There is a recurrence: $x_0=1,x_1=b, x_{n+1}=2bx_n-x_{n-1}$.
This gives $x_2=2b^2-1, x_3=4b^3-3b=b(4b^2-3)$. There is no $b$ (other than $1$) which makes $x_3$ a power of $b$.
We can show that $x_{2n}\equiv (-1)^n\pmod {b^2}$ and $x_{2n+1}\equiv (-1)^{n}b(2n+1)\pmod{b^3}$.
So $x_{2n}$ is never a power of $b$, and if $x_{2n+1}$ is a non-trivial power of $b$, then $2n+1$ is divisible by $b^2$.

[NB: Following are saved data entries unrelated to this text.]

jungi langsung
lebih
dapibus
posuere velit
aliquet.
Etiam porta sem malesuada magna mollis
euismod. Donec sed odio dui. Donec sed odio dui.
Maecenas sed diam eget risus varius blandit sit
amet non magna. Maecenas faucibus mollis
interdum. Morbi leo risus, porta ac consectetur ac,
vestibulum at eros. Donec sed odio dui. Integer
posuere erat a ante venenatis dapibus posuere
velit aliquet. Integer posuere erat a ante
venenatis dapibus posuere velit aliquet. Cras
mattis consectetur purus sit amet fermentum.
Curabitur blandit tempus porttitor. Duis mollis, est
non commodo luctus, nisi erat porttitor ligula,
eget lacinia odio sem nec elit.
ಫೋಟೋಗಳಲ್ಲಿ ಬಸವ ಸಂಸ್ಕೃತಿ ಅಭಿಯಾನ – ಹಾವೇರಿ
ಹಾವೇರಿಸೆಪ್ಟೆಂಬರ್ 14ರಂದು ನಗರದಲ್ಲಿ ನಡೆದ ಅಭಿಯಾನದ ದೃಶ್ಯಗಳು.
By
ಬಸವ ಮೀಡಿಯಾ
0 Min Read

In particular, you can't have $b$ even.
You can prove inductively that $x_k>b^{k}$ for $k>1$, so the number of digits base $b$ must be at least $b$.
We also get that $x_{m}\equiv (-1)^m\pmod{b+1}$. Then if $x_{2n+1}=b^k$ then $$b^{k}+1\equiv 0\pmod{b+1}$$ and thus $k$ must be odd.

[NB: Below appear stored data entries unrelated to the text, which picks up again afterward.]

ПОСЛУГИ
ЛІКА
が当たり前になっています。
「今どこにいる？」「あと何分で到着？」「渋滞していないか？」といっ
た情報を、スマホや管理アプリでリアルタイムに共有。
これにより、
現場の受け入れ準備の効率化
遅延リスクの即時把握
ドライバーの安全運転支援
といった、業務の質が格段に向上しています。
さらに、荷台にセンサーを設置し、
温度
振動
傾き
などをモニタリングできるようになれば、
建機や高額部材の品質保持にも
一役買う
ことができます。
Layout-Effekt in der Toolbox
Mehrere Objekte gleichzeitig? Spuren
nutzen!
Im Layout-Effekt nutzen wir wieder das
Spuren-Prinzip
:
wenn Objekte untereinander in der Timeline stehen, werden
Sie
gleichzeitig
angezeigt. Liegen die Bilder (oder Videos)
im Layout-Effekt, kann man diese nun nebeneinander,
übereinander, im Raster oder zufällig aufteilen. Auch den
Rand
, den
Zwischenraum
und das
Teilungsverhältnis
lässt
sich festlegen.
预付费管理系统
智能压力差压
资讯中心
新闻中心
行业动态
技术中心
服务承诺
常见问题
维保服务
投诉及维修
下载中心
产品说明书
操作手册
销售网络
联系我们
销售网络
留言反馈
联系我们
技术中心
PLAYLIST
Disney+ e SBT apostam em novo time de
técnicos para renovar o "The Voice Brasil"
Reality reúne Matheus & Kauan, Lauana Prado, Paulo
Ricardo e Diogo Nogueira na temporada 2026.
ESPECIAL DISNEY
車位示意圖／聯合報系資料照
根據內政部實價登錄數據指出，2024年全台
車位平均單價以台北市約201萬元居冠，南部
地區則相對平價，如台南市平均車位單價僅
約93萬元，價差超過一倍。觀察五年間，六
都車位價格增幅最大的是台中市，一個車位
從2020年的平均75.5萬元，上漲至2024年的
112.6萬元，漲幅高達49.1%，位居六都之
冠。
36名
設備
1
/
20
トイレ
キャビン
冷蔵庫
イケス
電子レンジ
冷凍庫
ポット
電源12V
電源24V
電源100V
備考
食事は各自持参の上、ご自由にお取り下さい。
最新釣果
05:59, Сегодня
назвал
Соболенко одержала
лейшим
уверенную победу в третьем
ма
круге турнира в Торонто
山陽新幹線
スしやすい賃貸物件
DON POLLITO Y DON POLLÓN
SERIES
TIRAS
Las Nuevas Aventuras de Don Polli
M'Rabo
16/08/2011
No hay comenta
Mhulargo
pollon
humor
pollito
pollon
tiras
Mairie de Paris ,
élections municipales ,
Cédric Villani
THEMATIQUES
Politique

Now, from $y^2=1+b^2+b^4+\cdots +b^{2(k-1)}$ you get that $y^2\equiv k\pmod{b^2-1}$. Since $b$ is odd, you have $8\mid b^2-1$ and since $k$ is odd, we must have that $k\equiv 1\pmod{8}$.
Aside: Actually, $x_n=T_n(b)$ where $T_n$ are the Chebyshev polynomials of the first kind. This might be helpful, not sure. So we are seeking $b,m,k$ so that $T_m(b)=b^k.$
We know that $b,m$ must be odd, $b^2\mid m$, and $k$ must be odd and a square modulo $b^2-1$.
We also have $b^{m}<T_m(b)<2^mb^m$ so $m<k<m(1+\log_b 2)$.
For instance, this means that the smallest $k$ to check for $b=3$ is $k=33,41,49,57.\dots$.
For $b=5$ the smallest candidates for $k$ are: $k=33,81,97,105,\dots.$
For $b=7$, the smallest candidates are $k=57,153,169,177,\dots$.
If $f(x)=1+x+x^2+\cdots +x^{k-1}$ where $k$ is odd, then:
$$f(x)(1-x)+f(-x)(1+x)=2$$
Also, $f(x)f(-x)=\frac{x^{2k}-1}{x^2-1}$, and, again because $k$ is odd, $f(b)$ is odd for any $b$.
This means that $f(b)$ and $f(-b)$ must both be squares.
That means you need $(111\dots1)_b$ a square and $((b-1)0(b-1)0\dots (b-1)01)_b$ to be perfect squares.